On Sharpness of Error Bounds for Single Hidden Layer Feedforward Neural Networks

TL;DR

This paper demonstrates the sharpness of error bounds in univariate approximation by single hidden layer neural networks with sigmoid and ReLU activations, using a novel extension of the uniform boundedness principle.

Contribution

It introduces a new non-linear extension of the uniform boundedness principle to establish the optimality of approximation error bounds for neural networks.

Findings

Error bounds are sharp and cannot be improved.

Approximation errors do not belong to the little-o class of bounds.

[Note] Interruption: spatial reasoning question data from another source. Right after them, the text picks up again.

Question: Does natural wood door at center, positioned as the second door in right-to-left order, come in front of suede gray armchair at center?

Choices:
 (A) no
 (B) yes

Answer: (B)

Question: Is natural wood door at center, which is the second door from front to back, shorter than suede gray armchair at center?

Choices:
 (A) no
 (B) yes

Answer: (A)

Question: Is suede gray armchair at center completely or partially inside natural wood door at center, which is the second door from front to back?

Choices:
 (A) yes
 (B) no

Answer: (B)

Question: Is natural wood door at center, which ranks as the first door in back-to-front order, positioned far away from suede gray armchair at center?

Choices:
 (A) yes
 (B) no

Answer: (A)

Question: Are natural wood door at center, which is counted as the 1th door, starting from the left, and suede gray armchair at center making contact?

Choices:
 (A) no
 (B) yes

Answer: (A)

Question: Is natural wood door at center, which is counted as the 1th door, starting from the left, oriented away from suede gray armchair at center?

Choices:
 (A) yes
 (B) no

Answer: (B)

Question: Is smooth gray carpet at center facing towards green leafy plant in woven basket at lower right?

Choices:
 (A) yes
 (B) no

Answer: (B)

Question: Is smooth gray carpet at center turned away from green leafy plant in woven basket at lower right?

Results extend to various activation functions including inverse tangent.

Abstract

A new non-linear variant of a quantitative extension of the uniform boundedness principle is used to show sharpness of error bounds for univariate approximation by sums of sigmoid and ReLU functions. Single hidden layer feedforward neural networks with one input node perform such operations. Errors of best approximation can be expressed using moduli of smoothness of the function to be approximated (i.e., to be learned). In this context, the quantitative extension of the uniform boundedness principle indeed allows to construct counter examples that show approximation rates to be best possible. Approximation errors do not belong to the little-o class of given bounds. By choosing piecewise linear activation functions, the discussed problem becomes free knot spline approximation. Results of the present paper also hold for non-polynomial (and not piecewise defined) activation functions like inverse tangent. Based on Vapnik-Chervonenkis dimension, first results are shown for the logistic function.